**WHAT YOU SHOULD DO**: Edit the lines beginning with the line that contains "Помощь проекту" and continuing through the line that contains "Государственные и муниципальные", replacing "кредита" with "долга" and leaving everything else unchanged. Return only those lines.

**DATA FOR ANALYSIS**:
__________

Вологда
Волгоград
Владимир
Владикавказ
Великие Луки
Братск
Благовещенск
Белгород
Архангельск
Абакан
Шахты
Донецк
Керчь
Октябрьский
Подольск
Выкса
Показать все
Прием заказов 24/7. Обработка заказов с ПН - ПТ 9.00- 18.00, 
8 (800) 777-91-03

__________

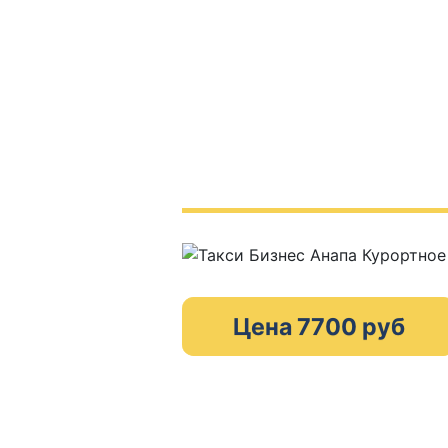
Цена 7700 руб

__________

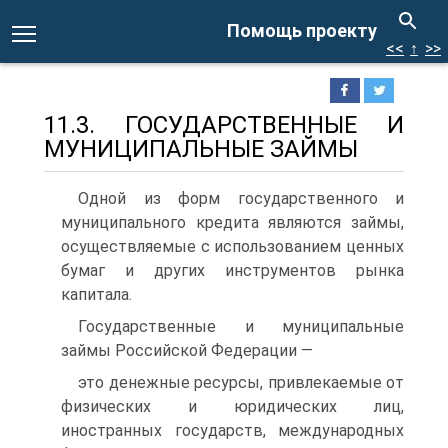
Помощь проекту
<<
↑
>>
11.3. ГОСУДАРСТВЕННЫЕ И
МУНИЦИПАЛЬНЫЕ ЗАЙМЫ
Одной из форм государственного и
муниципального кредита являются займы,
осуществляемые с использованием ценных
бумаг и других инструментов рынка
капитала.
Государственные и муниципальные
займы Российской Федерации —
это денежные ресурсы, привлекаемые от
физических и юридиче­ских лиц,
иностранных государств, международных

__________

**WRITTEN REPLY**:
Помощь проекту
<<
↑
>>
11.3. ГОСУДАРСТВЕННЫЕ И
МУНИЦИПАЛЬНЫЕ ЗАЙМЫ
Одной из форм государственного и
муниципального долга являются займы,
осуществляемые с использованием ценных
бумаг и других инструментов рынка
капитала.
Государственные и муниципальные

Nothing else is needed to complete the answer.